19 LISTOPADA

PONIEDZIAŁEK, Wspomnienie bł. Salomei, zakonnicy

EWANGELIA - Łk 18, 35-43 (Uzdrowienie niewidomego pod Jerychem)

Kiedy Jezus zbliżył się do Jerycha, jakiś niewidomy siedział przy drodze i żebrał. Gdy usłyszał, że tłum przeciąga, dowiadywał się, co się dzieje.
Powiedzieli mu, że Jezus z Nazaretu przechodzi.
Wtedy zaczął wołać: «Jezusie, Synu Dawida, ulituj się nade mną!» Ci, co szli na przedzie, nastawali na niego, żeby umilkł. Lecz on jeszcze głośniej wołał: «Jezusie, Synu Dawida, ulituj się nade mną!»
Jezus przystanął i kazał przyprowadzić go do siebie.
A gdy się zbliżył, zapytał go: «Co chcesz, abym ci uczynił?»
Odpowiedział: «Panie, żebym przejrzał».
Jezus mu odrzekł: «Przejrzyj, twoja wiara cię uzdrowiła».
Natychmiast przejrzał i szedł za Nim, wielbiąc Boga. Także cały lud, który to widział, oddał chwałę Bogu.

MEDYTACJA

Postawmy się na miejscu niewidomego, który siedzi przy drodze i żebrze.
Tym niewidomym może być każdy z nas.
Niewidomy to człowiek, który nie dostrzega Bożej rzeczywistości w swoim życiu, Jego troski i miłości lub nie widzi swoich słabości.
Często troszczy się o drobiazgi i zabiega o mało istotne rzeczy materialne, jak o najcenniejsze skarby...

Ze ślepoty leczy wiara, czyli osobista relacja z Bogiem.
Wszystko zależy od relacji z Jezusem: z niej wynika nasz stosunek do ludzi, nasze zachowania i duchowy wzrost.
Jednak działanie Boga w nas nie jest przypadkowe.
Jezus mówi, że wytrwałość i determinacja niewidomego, a nie przypadek, sprawiły, że cud stał się możliwy...

Dojrzała wiara to taka, która ma jasno określony cel.
Wołanie niewidomego to nie prośba o jałmużnę, ale o doświadczenie czegoś więcej – żywej obecności Boga, która nadaje wszystkiemu sens...

Często stawiamy Bogu ultimatum dotyczące naszego życia: jeśli...
Jeśli Ty mi dasz to, o co Cię proszę, to wtedy ja... na pewno... będę trwać przy Tobie.
Czekamy na Jego pytanie - "Co chcesz, abym ci uczynił?" - jak na należny nam podarunek.
On za swoją bezinteresowną uwagę oczekuje od nas tylko jednego - wiary.
Niczego więcej.
Bo to najtrudniejsze, gdy wokół tyle niewiary i złego...

Każdy z nas jest niewidomy na swój sposób.
Często na przykład nie widzimy dobra, które nas otacza.
Albo nie widzimy własnego grzechu.
Albo nie widzimy obecności i działania Boga.
Dlatego powinniśmy wołać jak ten niewidomy z Ewangelii: "Jezusie, ulituj się nade mną, spraw, abym przejrzał".

Wiersze danych
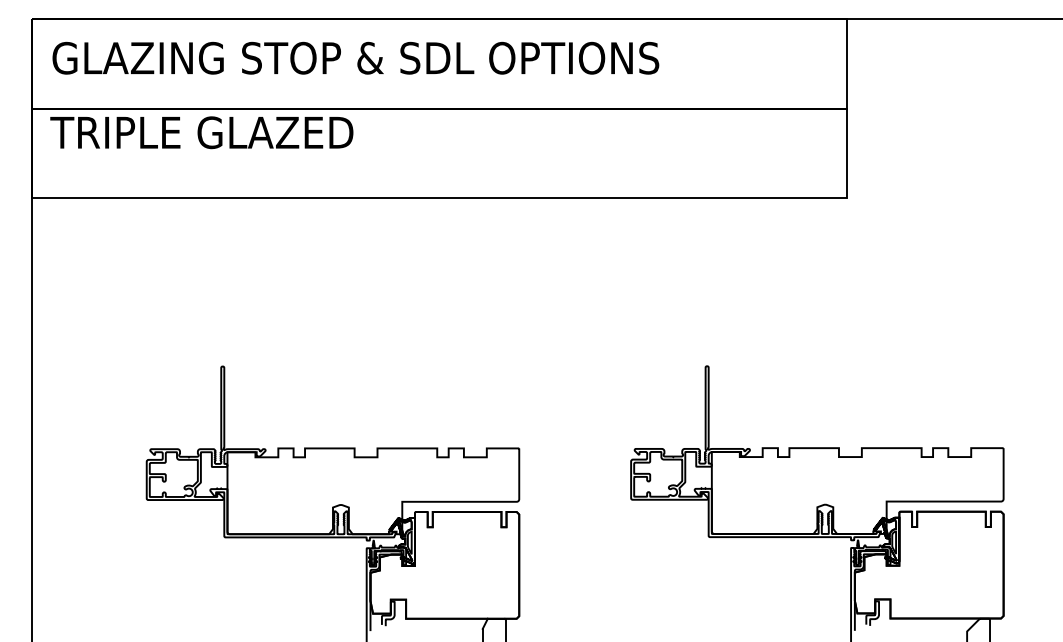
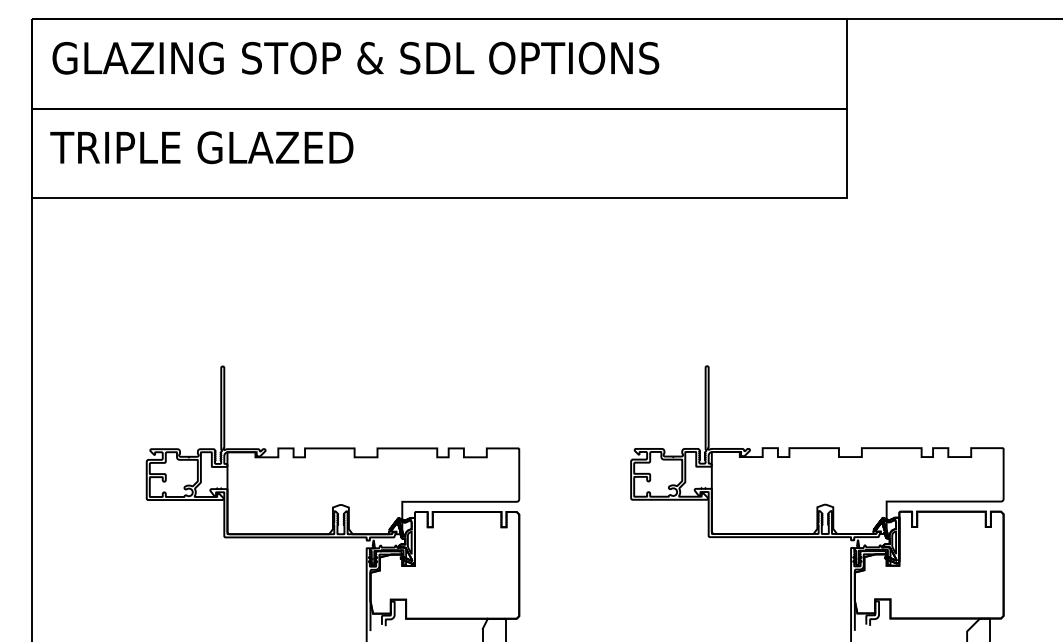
text at (201, 132) position: (201, 132) -> (201, 147)
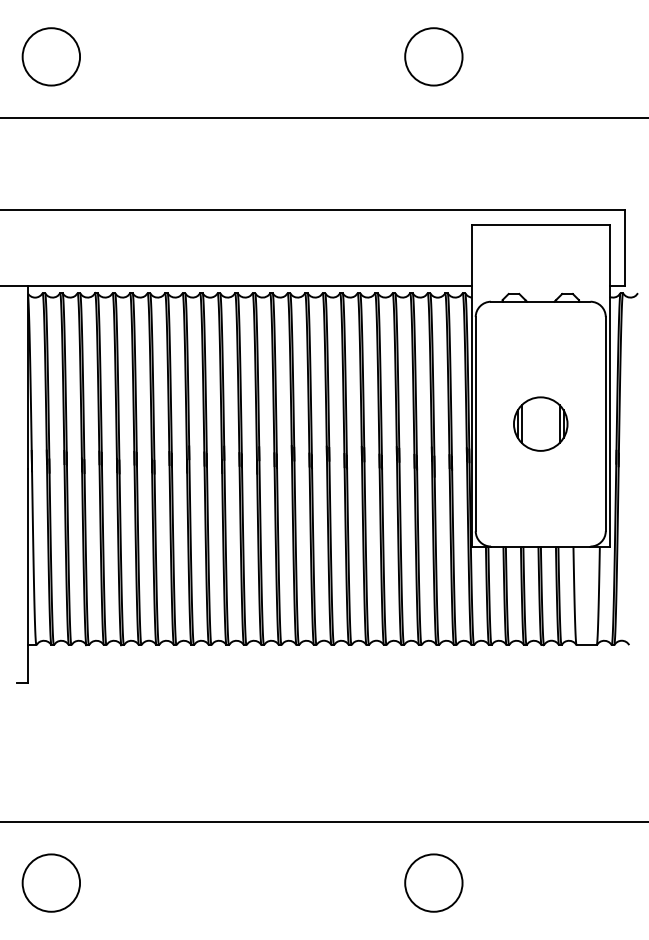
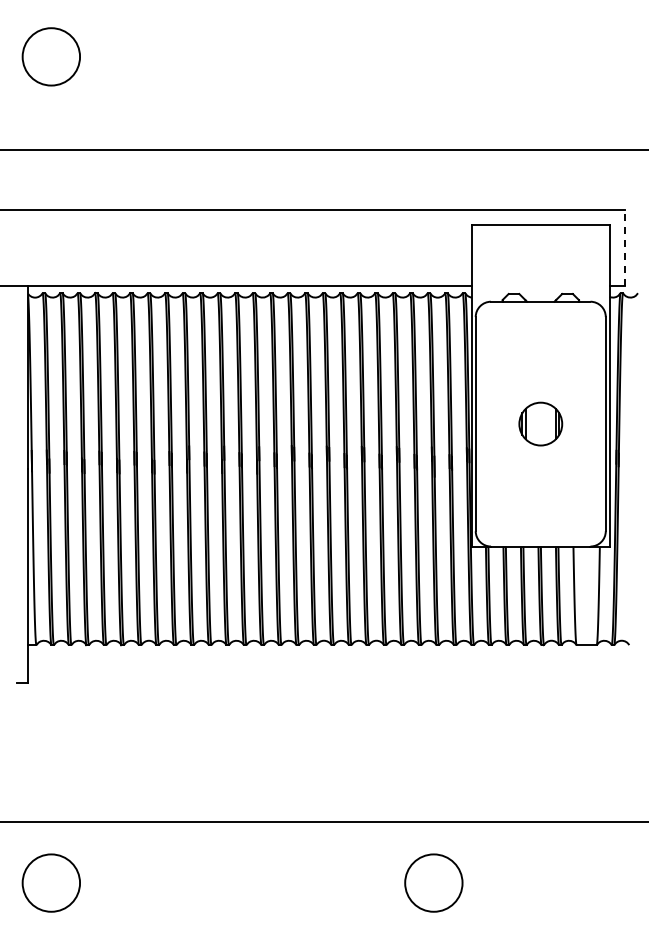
circle at (433, 56): present -> none
line at (323, 118) position: (323, 118) -> (323, 150)
line at (624, 247): solid -> dashed
part at (540, 423) size: 56x56 px -> 46x46 px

Polecenie
Proszę przepisać fragment tekstu do czytania, zaczynając od miejsca ze słowami „On za swoją” i kończąc po słowach „na swój sposób.”, z zamianą „bezinteresowną” na „cierpliwą”.

Odpowiedź
On za swoją cierpliwą uwagę oczekuje od nas tylko jednego - wiary.
Niczego więcej.
Bo to najtrudniejsze, gdy wokół tyle niewiary i złego...

Każdy z nas jest niewidomy na swój sposób.